A workshop series on how to efficiently manage and analyze sequencing data. Bioinformatics Workshops

Introduction to R: Basics, Plots, and RNA-seq Differential Expression Analysis

At a glance
Opportunity for
  • Participants to understand the basics of R and RStudio and their application to differential gene expression analysis on RNA-seq count data, including data visualization
  • MD, DNP, PhD or equivalent, DDS/DMD
  • Receipt of endorsement from an applicant's supervisor stating the applicant will be able to attend all days of the workshop
  • Preference for no or minimal R programming experience or familiarity with RNA-seq analysis methods
Time commitment
  • Four days (broken up between two weeks)
Funding level
  • Tuition-free
Session dates
  • April 5-6 and April 12-13, 2018 (this is one iteration spanning four days)
Application due
  • 5:00pm on March 1, 2018
  • Endorsements due 5:00pm March 5, 2018
  • All applicants will be notified of their status via email no later than March 14, 2018.
The application process is closed.
Login required.
Need Help?

This four-day hands-on workshop taught by the teaching team at the Harvard Chan Bioinformatics Core will introduce participants to the basics of R and RStudio and their application to differential gene expression analysis on RNA-seq count data, including data visualization.

R is a simple programming environment that enables the effective handling of data, while providing excellent graphical support.
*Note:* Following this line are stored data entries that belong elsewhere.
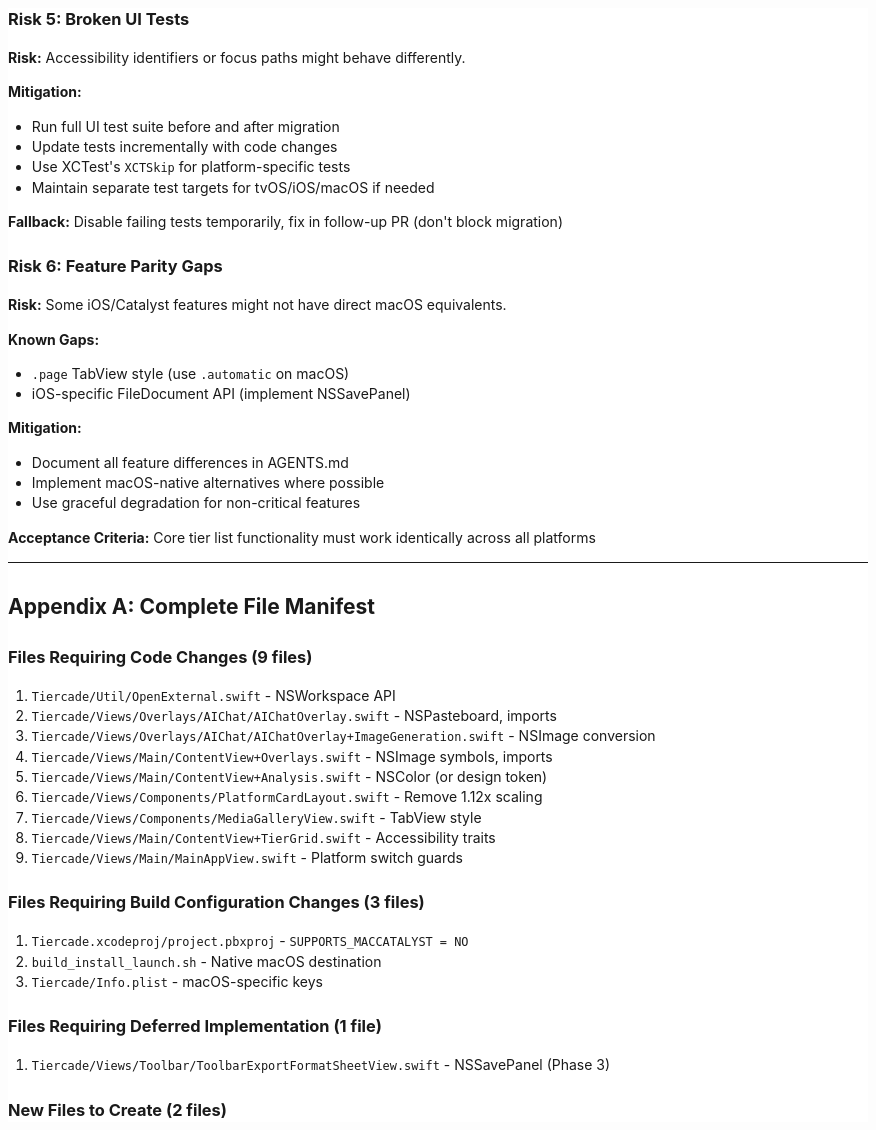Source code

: ### Risk 5: Broken UI Tests

**Risk:** Accessibility identifiers or focus paths might behave differently.

**Mitigation:**
- Run full UI test suite before and after migration
- Update tests incrementally with code changes
- Use XCTest's `XCTSkip` for platform-specific tests
- Maintain separate test targets for tvOS/iOS/macOS if needed

**Fallback:** Disable failing tests temporarily, fix in follow-up PR (don't block migration)

### Risk 6: Feature Parity Gaps

**Risk:** Some iOS/Catalyst features might not have direct macOS equivalents.

**Known Gaps:**
- `.page` TabView style (use `.automatic` on macOS)
- iOS-specific FileDocument API (implement NSSavePanel)

**Mitigation:**
- Document all feature differences in AGENTS.md
- Implement macOS-native alternatives where possible
- Use graceful degradation for non-critical features

**Acceptance Criteria:** Core tier list functionality must work identically across all platforms

---

## Appendix A: Complete File Manifest

### Files Requiring Code Changes (9 files)

1. `Tiercade/Util/OpenExternal.swift` - NSWorkspace API
2. `Tiercade/Views/Overlays/AIChat/AIChatOverlay.swift` - NSPasteboard, imports
3. `Tiercade/Views/Overlays/AIChat/AIChatOverlay+ImageGeneration.swift` - NSImage conversion
4. `Tiercade/Views/Main/ContentView+Overlays.swift` - NSImage symbols, imports
5. `Tiercade/Views/Main/ContentView+Analysis.swift` - NSColor (or design token)
6. `Tiercade/Views/Components/PlatformCardLayout.swift` - Remove 1.12x scaling
7. `Tiercade/Views/Components/MediaGalleryView.swift` - TabView style
8. `Tiercade/Views/Main/ContentView+TierGrid.swift` - Accessibility traits
9. `Tiercade/Views/Main/MainAppView.swift` - Platform switch guards

### Files Requiring Build Configuration Changes (3 files)

1. `Tiercade.xcodeproj/project.pbxproj` - `SUPPORTS_MACCATALYST = NO`
2. `build_install_launch.sh` - Native macOS destination
3. `Tiercade/Info.plist` - macOS-specific keys

### Files Requiring Deferred Implementation (1 file)

1. `Tiercade/Views/Toolbar/ToolbarExportFormatSheetView.swift` - NSSavePanel (Phase 3)

### New Files to Create (2 files)
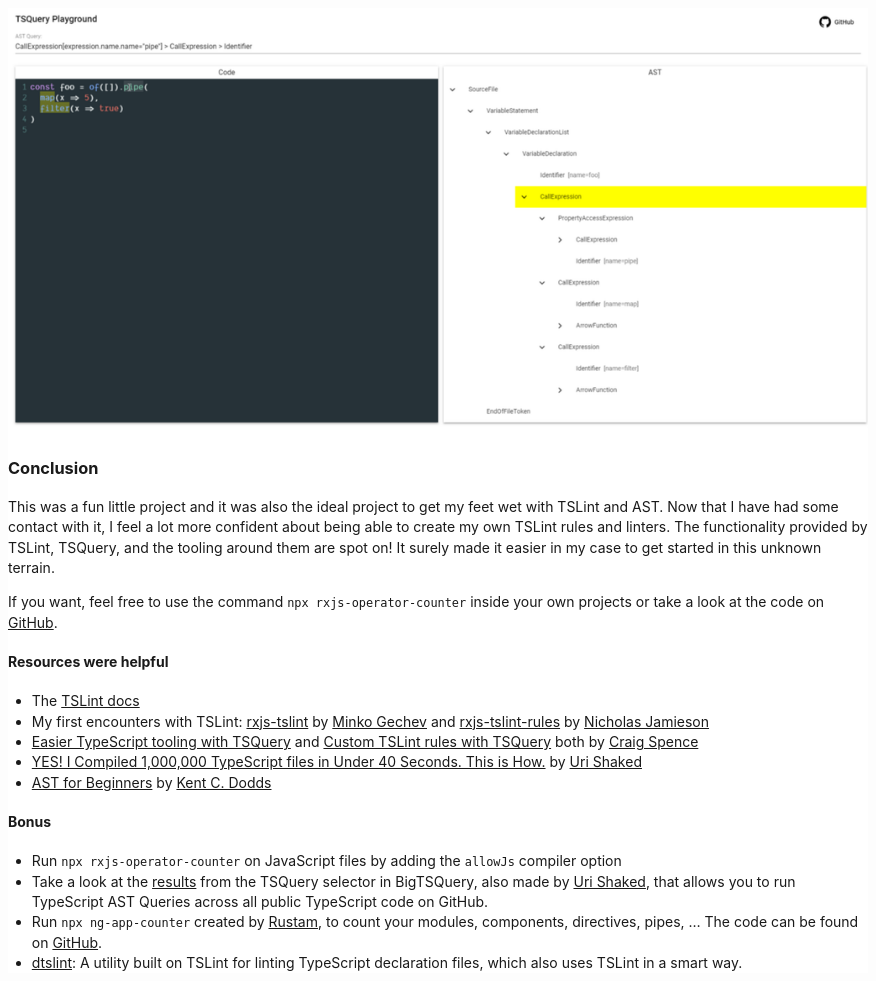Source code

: ![Gif of the TSQuery Playground website](./images/tsquery-playground.png)

### Conclusion

This was a fun little project and it was also the ideal project to get my feet wet with TSLint and AST. Now that I have had some contact with it, I feel a lot more confident about being able to create my own TSLint rules and linters. The functionality provided by TSLint, TSQuery, and the tooling around them are spot on! It surely made it easier in my case to get started in this unknown terrain.

If you want, feel free to use the command `npx rxjs-operator-counter` inside your own projects or take a look at the code on [GitHub](https://github.com/timdeschryver/rxjs-operator-counter).

#### Resources were helpful

- The [TSLint docs](https://palantir.github.io/tslint/)
- My first encounters with TSLint: [rxjs-tslint](https://github.com/ReactiveX/rxjs-tslint) by [Minko Gechev](https://twitter.com/mgechev) and [rxjs-tslint-rules](https://github.com/cartant/rxjs-tslint-rules) by [Nicholas Jamieson](https://twitter.com/ncjamieson)
- [Easier TypeScript tooling with TSQuery](https://medium.com/@phenomnominal/easier-typescript-tooling-with-tsquery-d74f04f2b29d) and [Custom TSLint rules with TSQuery](https://medium.com/@phenomnominal/custom-typescript-lint-rules-with-tsquery-and-tslint-144184b6ff2d) both by [Craig Spence](https://twitter.com/phenomnominal)
- [YES! I Compiled 1,000,000 TypeScript files in Under 40 Seconds. This is How.](https://medium.com/@urish/yes-i-compiled-1-000-000-typescript-files-in-under-40-seconds-this-is-how-6429a665999c) by [Uri Shaked](https://twitter.com/UriShaked)
- [AST for Beginners](https://www.youtube.com/watch?v=CFQBHy8RCpg) by [Kent C. Dodds](https://twitter.com/kentcdodds)

#### Bonus

- Run `npx rxjs-operator-counter` on JavaScript files by adding the `allowJs` compiler option
- Take a look at the [results](https://bigtsquery.firebaseapp.com/query?selector=CallExpression%5Bexpression.name.name%3D%22pipe%22%5D%20%3E%20CallExpression%20%3E%20Identifier) from the TSQuery selector in BigTSQuery, also made by [Uri Shaked](https://twitter.com/UriShaked), that allows you to run TypeScript AST Queries across all public TypeScript code on GitHub.
- Run `npx ng-app-counter` created by [Rustam](https://medium.com/u/541c855dc583), to count your modules, components, directives, pipes, … The code can be found on [GitHub](https://github.com/Jamaks/ng-app-counter).
- [dtslint](https://github.com/Microsoft/dtslint): A utility built on TSLint for linting TypeScript declaration files, which also uses TSLint in a smart way.
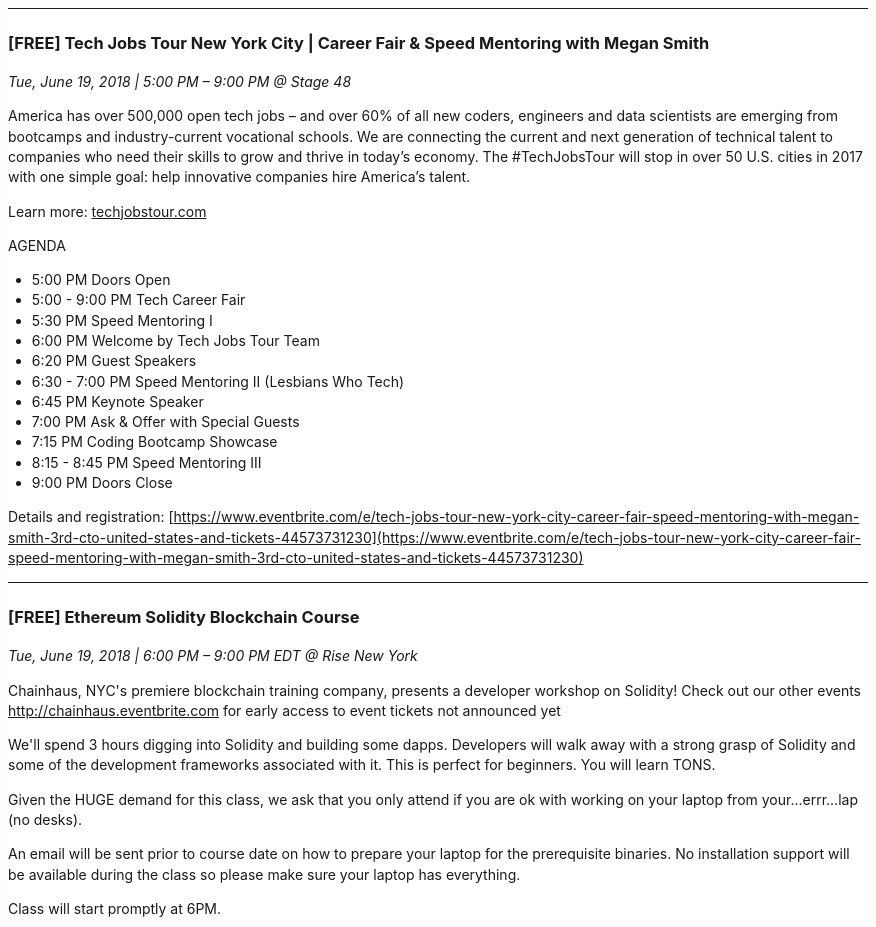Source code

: ----------

### [FREE] Tech Jobs Tour New York City | Career Fair & Speed Mentoring with Megan Smith

_Tue, June 19, 2018 | 5:00 PM – 9:00 PM @ Stage 48_

America has over 500,000 open tech jobs – and over 60% of all new coders, engineers and data scientists are emerging from bootcamps and industry-current vocational schools. We are connecting the current and next generation of technical talent to companies who need their skills to grow and thrive in today’s economy. The #TechJobsTour will stop in over 50 U.S. cities in 2017 with one simple goal: help innovative companies hire America’s talent.

Learn more: [techjobstour.com](techjobstour.com)

AGENDA

- 5:00 PM Doors Open
- 5:00 - 9:00 PM Tech Career Fair
- 5:30 PM Speed Mentoring I
- 6:00 PM Welcome by Tech Jobs Tour Team
- 6:20 PM Guest Speakers
- 6:30 - 7:00 PM Speed Mentoring II (Lesbians Who Tech)
- 6:45 PM Keynote Speaker
- 7:00 PM Ask & Offer with Special Guests
- 7:15 PM Coding Bootcamp Showcase
- 8:15 - 8:45 PM Speed Mentoring III
- 9:00 PM Doors Close

Details and registration: [https://www.eventbrite.com/e/tech-jobs-tour-new-york-city-career-fair-speed-mentoring-with-megan-smith-3rd-cto-united-states-and-tickets-44573731230](https://www.eventbrite.com/e/tech-jobs-tour-new-york-city-career-fair-speed-mentoring-with-megan-smith-3rd-cto-united-states-and-tickets-44573731230)

----------

### [FREE] Ethereum Solidity Blockchain Course

_Tue, June 19, 2018 | 6:00 PM – 9:00 PM EDT @ Rise New York_

Chainhaus, NYC's premiere blockchain training company, presents a developer workshop on Solidity!
Check out our other events http://chainhaus.eventbrite.com for early access to event tickets not announced yet

We'll spend 3 hours digging into Solidity and building some dapps. Developers will walk away with a strong grasp of Solidity and some of the development frameworks associated with it. This is perfect for beginners. You will learn TONS.

Given the HUGE demand for this class, we ask that you only attend if you are ok with working on your laptop from your...errr...lap (no desks).

An email will be sent prior to course date on how to prepare your laptop for the prerequisite binaries. No installation support will be available during the class so please make sure your laptop has everything.

Class will start promptly at 6PM.
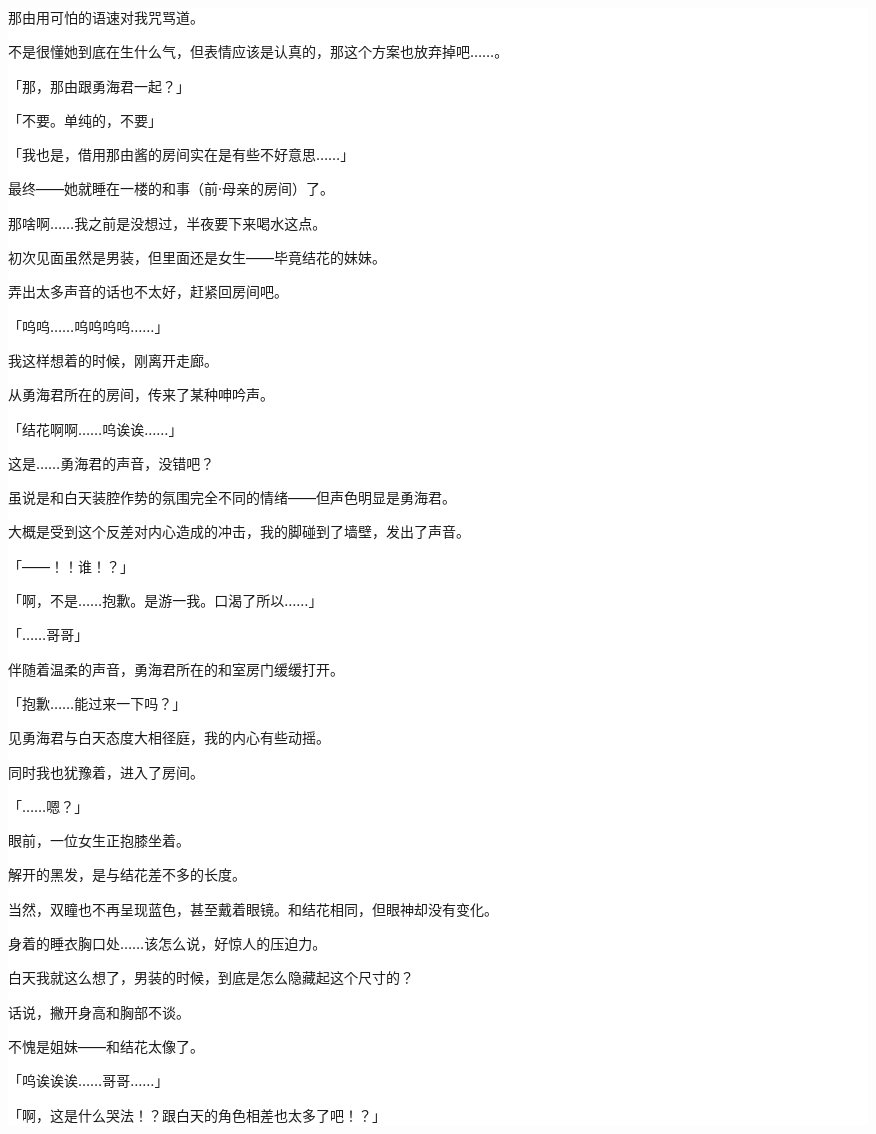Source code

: 那由用可怕的语速对我咒骂道。

不是很懂她到底在生什么气，但表情应该是认真的，那这个方案也放弃掉吧……。

「那，那由跟勇海君一起？」

「不要。单纯的，不要」

「我也是，借用那由酱的房间实在是有些不好意思……」

最终——她就睡在一楼的和事（前·母亲的房间）了。

那啥啊……我之前是没想过，半夜要下来喝水这点。

初次见面虽然是男装，但里面还是女生——毕竟结花的妹妹。

弄出太多声音的话也不太好，赶紧回房间吧。

「呜呜……呜呜呜呜……」

我这样想着的时候，刚离开走廊。

从勇海君所在的房间，传来了某种呻吟声。

「结花啊啊……呜诶诶……」

这是……勇海君的声音，没错吧？

虽说是和白天装腔作势的氛围完全不同的情绪——但声色明显是勇海君。

大概是受到这个反差对内心造成的冲击，我的脚碰到了墙壁，发出了声音。

「——！！谁！？」

「啊，不是……抱歉。是游一我。口渴了所以……」

「……哥哥」

伴随着温柔的声音，勇海君所在的和室房门缓缓打开。

「抱歉……能过来一下吗？」

见勇海君与白天态度大相径庭，我的内心有些动摇。

同时我也犹豫着，进入了房间。

「……嗯？」

眼前，一位女生正抱膝坐着。

解开的黑发，是与结花差不多的长度。

当然，双瞳也不再呈现蓝色，甚至戴着眼镜。和结花相同，但眼神却没有变化。

身着的睡衣胸口处……该怎么说，好惊人的压迫力。

白天我就这么想了，男装的时候，到底是怎么隐藏起这个尺寸的？

话说，撇开身高和胸部不谈。

不愧是姐妹——和结花太像了。

「呜诶诶诶……哥哥……」

「啊，这是什么哭法！？跟白天的角色相差也太多了吧！？」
RStudio is a tool that provides a user-friendly environment for working with R. Together, R and RStudio allow participants to wrangle data, plot using ggplot2, and use DESeq2 to obtain lists of differentially expressed genes from RNA-seq count data.

This workshop is intended to provide both basic R programming knowledge AND its application. Participants should be interested in:

  • using R for increasing their efficiency for data analysis
  • visualizing data using R (ggplot2)
  • using R to perform statistical analysis on RNA-seq count data to obtain differentially expressed gene lists

Workshop segments will address the following:

  • R syntax: Understanding the different 'parts of speech' in R; introducing variables and functions, demonstrating how functions work, and modifying arguments for specific use cases.
  • Data structures in R: Getting a handle on the classes of data structures and the types of data used by R.
  • Data inspection and wrangling: Reading in data from files. Using indices and various functions to subset, merge, and create datasets.
  • Visualizing data: Visualizing data using plotting functions in base R as well as from external packages such as ggplot2.
  • Exporting data and graphics: Generating new data tables and plots for use outside of the R environment.
  • Differential expression analysis for RNA-seq data:
    • QC on count data
    • Using DESeq2 to obtain a list of significantly different genes
    • Visualizing expression patterns of differentially expressed genes
    • Performing functional analysis on gene lists with R-based tools

Please note that this workshop does not cover single cell analysis and does not review personal data.

Harvard Catalyst Postgraduate Education Program's policy requires full attendance and the completion of all activity surveys to be eligible for CME credit; no partial credit is allowed.

The Harvard Catalyst Education Program is accredited by the Massachusetts Medical Society to provide continuing medical education for physicians.